— TEXTE D'ÉTUDE —
════
Intervention de Élisabeth Lamure

Délégation aux entreprises — Réunion du 14 décembre 2017 à 9h05
Communication de mme élisabeth lamure sur les principales dispositions du projet de loi de finances rectificative intéressant les entreprises

Photo de Élisabeth LamureÉlisabeth Lamure, présidente :

Les six amendements que nous avons déposés sur le projet de loi de finances (PLF) pour 2018 ont tous été adoptés par le Sénat : nous avons ainsi apporté un début de réponse à la disparition du dispositif ISF-PME, qui constitue un réel soutien à l'investissement dans ces entreprises ; dans le même esprit, nous avons assoupli le dispositif du Compte PME innovation, ce qui doit faciliter le réinvestissement, dans d'autres PME, des plus-values dégagées par les entrepreneurs à succès. Enfin, nous avons réouvert le dispositif de suramortissement en le ciblant sur les PME et sur leurs investissements nécessaires à la transition vers l'industrie du futur. Nous serons attentifs à ce que la commission mixte paritaire aura fait de ces avancées.

Dès cet après-midi, commence au Sénat l'examen du projet de loi de finances rectificative (PLFR) pour 2017. Ce texte compte quelques mesures susceptibles d'intéresser les entreprises. Il comporte trois avancées.

L'article 13 crée un dispositif d'exonération fiscale pour les entreprises qui se créent dans les bassins urbains à dynamiser. Il vise des zones en déclin industriel correspondant à un territoire d'au moins un million d'habitants, structuré autour d'un ensemble d'établissements publics de coopération intercommunale (EPCI) à fiscalité propre dont les communes se caractérisent par un fort taux de chômage, de faibles revenus et une forte densité de population. L'État et les collectivités associent leurs efforts jusqu'en 2020 pour redynamiser ces territoires, avec des exonérations d'impôt sur les bénéfices, de taxe foncière, de cotisation foncière des entreprises (CFE) et, le cas échéant, de cotisation sur la valeur ajoutée des entreprises (CVAE). En pratique, le dispositif s'appliquerait dans les seules communes du bassin minier du Nord et du Pas-de-Calais.

L'Assemblée nationale a introduit un article 13 bis qui favorise la transmission d'entreprise. Dans le PLF pour 2018, elle avait déjà maintenu les exonérations d'impôt sur le revenu (IR) ou d'impôt sur les sociétés (IS) applicables dans les zones de revitalisation rurale (ZRR) à la première transmission familiale d'une entreprise individuelle. Cet article 10 bis, dont nous nous étions félicités lors de notre dernière réunion, a été voté conforme par le Sénat. La démarche de l'Assemblée, dans le PLFR, est d'étendre cet assouplissement aux transmissions familiales qui portent sur d'autres entreprises que les seules entreprises individuelles. Cela élimine le risque de rupture d'égalité évoqué par le ministre lors des débats et favorise donc la transmission des entreprises non individuelles.
════
— ENTRÉES FOURNIES —
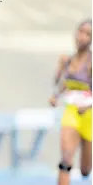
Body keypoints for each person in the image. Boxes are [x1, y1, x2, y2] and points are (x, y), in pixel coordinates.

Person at [50, 19, 92, 185]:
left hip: (89, 116)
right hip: (72, 112)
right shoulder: (68, 60)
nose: (82, 37)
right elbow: (61, 84)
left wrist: (88, 105)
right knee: (66, 158)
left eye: (87, 34)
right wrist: (55, 96)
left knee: (85, 169)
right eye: (80, 32)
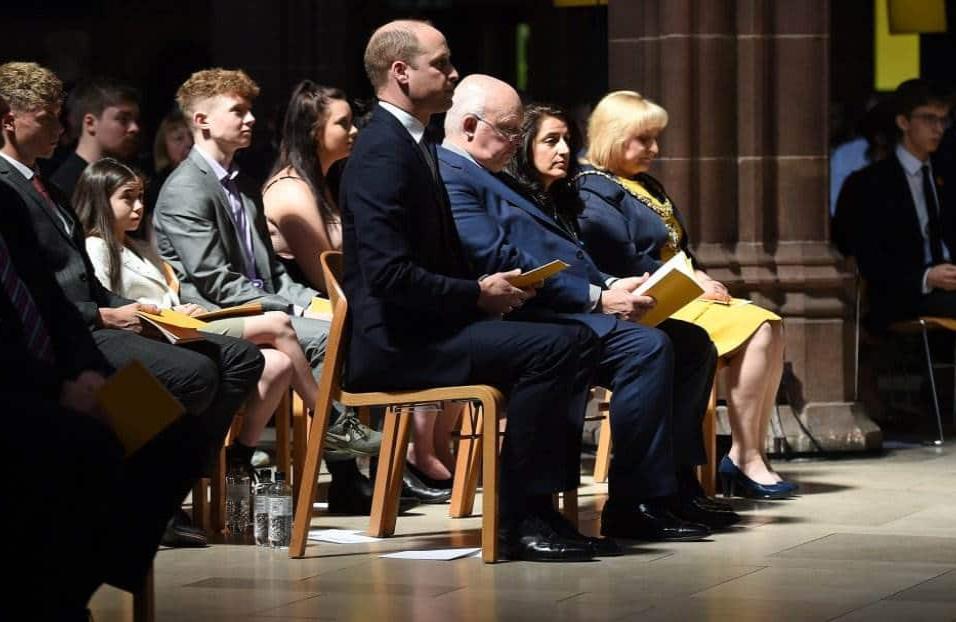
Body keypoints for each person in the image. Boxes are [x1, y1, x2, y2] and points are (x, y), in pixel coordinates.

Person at [341, 19, 617, 562]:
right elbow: (387, 276)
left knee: (577, 336)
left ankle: (538, 509)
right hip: (398, 343)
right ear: (401, 72)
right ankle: (517, 518)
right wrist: (476, 294)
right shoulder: (380, 151)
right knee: (557, 347)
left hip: (430, 326)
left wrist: (493, 289)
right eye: (440, 63)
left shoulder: (409, 141)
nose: (453, 72)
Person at [440, 75, 730, 536]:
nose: (559, 151)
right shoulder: (460, 174)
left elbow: (566, 258)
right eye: (537, 137)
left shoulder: (514, 184)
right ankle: (634, 502)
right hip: (533, 315)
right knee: (646, 346)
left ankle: (673, 484)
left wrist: (614, 283)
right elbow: (502, 257)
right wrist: (600, 297)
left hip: (564, 305)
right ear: (472, 126)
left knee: (691, 342)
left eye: (563, 140)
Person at [0, 61, 265, 546]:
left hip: (93, 318)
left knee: (240, 357)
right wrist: (100, 315)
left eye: (61, 115)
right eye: (47, 117)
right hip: (70, 333)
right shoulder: (6, 187)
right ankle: (147, 495)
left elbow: (87, 282)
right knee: (195, 373)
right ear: (8, 119)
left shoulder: (49, 187)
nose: (59, 127)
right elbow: (24, 292)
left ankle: (166, 485)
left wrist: (154, 311)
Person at [153, 68, 395, 515]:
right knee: (323, 334)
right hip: (207, 313)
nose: (249, 120)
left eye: (250, 111)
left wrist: (321, 304)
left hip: (254, 304)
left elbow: (272, 277)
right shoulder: (187, 188)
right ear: (202, 120)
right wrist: (297, 309)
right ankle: (342, 457)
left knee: (340, 320)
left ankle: (341, 467)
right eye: (237, 111)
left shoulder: (241, 187)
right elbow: (214, 281)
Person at [571, 91, 791, 498]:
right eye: (643, 139)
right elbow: (622, 259)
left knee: (771, 326)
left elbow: (680, 249)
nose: (654, 149)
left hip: (684, 291)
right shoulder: (593, 190)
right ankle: (744, 458)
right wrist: (694, 283)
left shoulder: (645, 184)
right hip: (649, 301)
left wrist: (702, 276)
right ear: (613, 136)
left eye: (656, 138)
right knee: (759, 326)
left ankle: (748, 452)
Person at [263, 79, 457, 500]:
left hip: (336, 301)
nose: (354, 132)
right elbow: (326, 274)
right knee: (383, 327)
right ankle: (376, 464)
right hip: (308, 304)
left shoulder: (329, 183)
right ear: (314, 131)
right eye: (343, 123)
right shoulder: (292, 190)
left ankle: (410, 453)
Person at [76, 157, 318, 471]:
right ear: (99, 200)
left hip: (179, 325)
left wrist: (181, 309)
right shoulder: (96, 247)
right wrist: (171, 312)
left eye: (140, 197)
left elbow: (167, 293)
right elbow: (118, 307)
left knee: (278, 363)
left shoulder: (141, 247)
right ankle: (328, 417)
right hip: (150, 337)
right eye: (127, 197)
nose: (138, 206)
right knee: (277, 322)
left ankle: (239, 456)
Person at [835, 79, 956, 331]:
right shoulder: (870, 185)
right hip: (901, 294)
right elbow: (869, 258)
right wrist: (926, 278)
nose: (938, 129)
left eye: (943, 119)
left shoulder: (946, 174)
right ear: (903, 122)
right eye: (929, 119)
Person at [49, 77, 141, 199]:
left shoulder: (126, 179)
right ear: (90, 123)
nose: (135, 128)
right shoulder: (64, 188)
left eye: (136, 120)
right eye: (123, 119)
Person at [145, 107, 193, 216]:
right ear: (164, 146)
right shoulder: (157, 187)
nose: (189, 143)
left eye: (192, 135)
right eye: (179, 138)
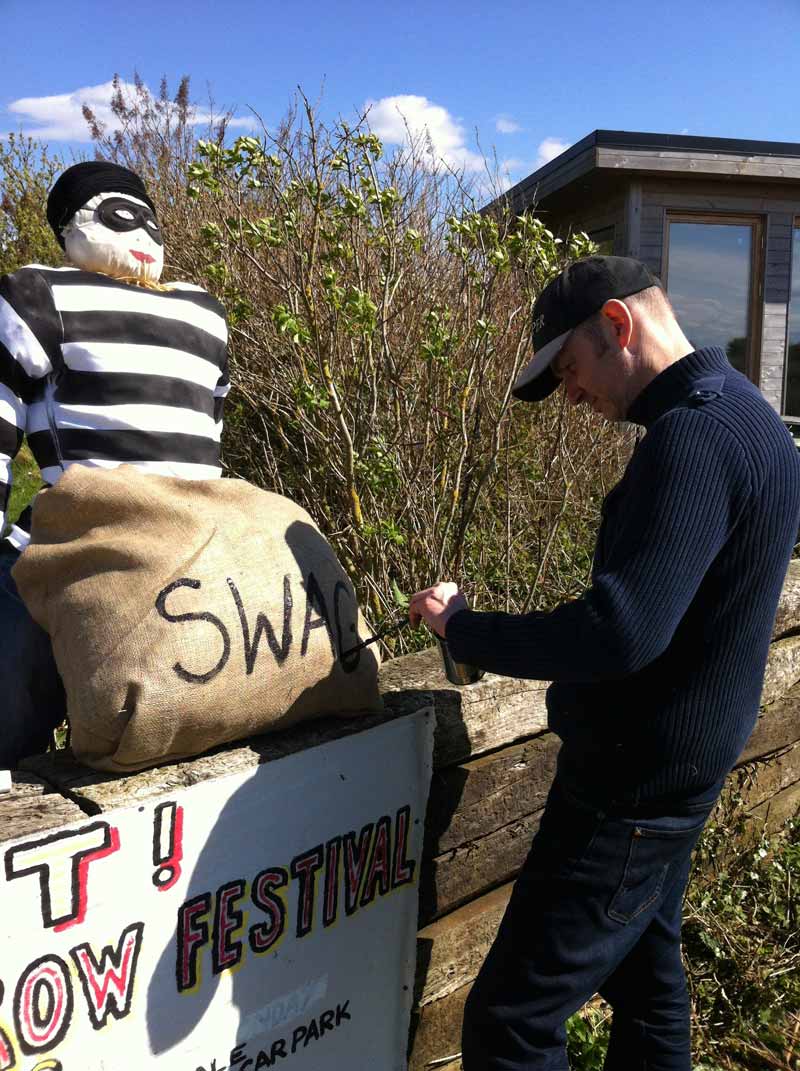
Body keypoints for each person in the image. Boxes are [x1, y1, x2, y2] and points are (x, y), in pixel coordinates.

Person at [409, 255, 800, 1071]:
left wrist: (467, 629)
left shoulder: (690, 439)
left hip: (627, 793)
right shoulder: (754, 419)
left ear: (617, 325)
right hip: (681, 773)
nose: (574, 398)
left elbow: (621, 631)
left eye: (572, 370)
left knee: (509, 1022)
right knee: (648, 982)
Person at [0, 161, 230, 767]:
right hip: (194, 546)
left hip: (86, 539)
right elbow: (210, 440)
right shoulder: (208, 313)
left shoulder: (35, 292)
════
— EXERCICES —
(1) D'après l'intervention, dans quelles communes le dispositif de l'article 13 s'appliquerait-il en pratique ?
(2) Réécrivez le passage de l'intervention qui va de « L'Assemblée nationale a » jusqu'à « entreprises non individuelles. » inclus, en mettant « rapporteur » à la place de « ministre ».
(3) Prolongez l'intervention sur le projet de loi de finances rectificative en reprenant juste après sa dernière phrase.

— CORRIGÉS —
(1) Dans les seules communes du bassin minier du Nord et du Pas-de-Calais.

(2)
L'Assemblée nationale a introduit un article 13 bis qui favorise la transmission d'entreprise. Dans le PLF pour 2018, elle avait déjà maintenu les exonérations d'impôt sur le revenu (IR) ou d'impôt sur les sociétés (IS) applicables dans les zones de revitalisation rurale (ZRR) à la première transmission familiale d'une entreprise individuelle. Cet article 10 bis, dont nous nous étions félicités lors de notre dernière réunion, a été voté conforme par le Sénat. La démarche de l'Assemblée, dans le PLFR, est d'étendre cet assouplissement aux transmissions familiales qui portent sur d'autres entreprises que les seules entreprises individuelles. Cela élimine le risque de rupture d'égalité évoqué par le rapporteur lors des débats et favorise donc la transmission des entreprises non individuelles.

(3)
Enfin, l'article 14 du PLFR allège les obligations administratives applicables aux fusions d'entreprise. Cet article supprime l'agrément préalable requis jusqu'à présent pour faire bénéficier les opérations transfrontalières du régime spécial des fusions et donc du sursis d'imposition des plus-values. Au lieu de devoir obtenir un agrément, il suffira de faire une déclaration : en fait, cet allégement des procédures rend compatible avec le droit de l'Union européenne la législation française en matière de fusion de sociétés, car la Cour de justice de l'Union l'a jugée contraire aux traités. Il est intéressant de noter que le juge européen a estimé que l'obligation d'agrément préalable en France reposait sur une présomption générale de fraude ou d'évasion fiscales, qui excédait ce qui était nécessaire pour lutter contre ces pratiques et donc portait une atteinte disproportionnée à la liberté d'établissement. L'approche française, trop souvent suspicieuse à l'égard des entreprises, se trouve ainsi dénoncée, ce qui confirme ce que nous disent les entreprises depuis longtemps.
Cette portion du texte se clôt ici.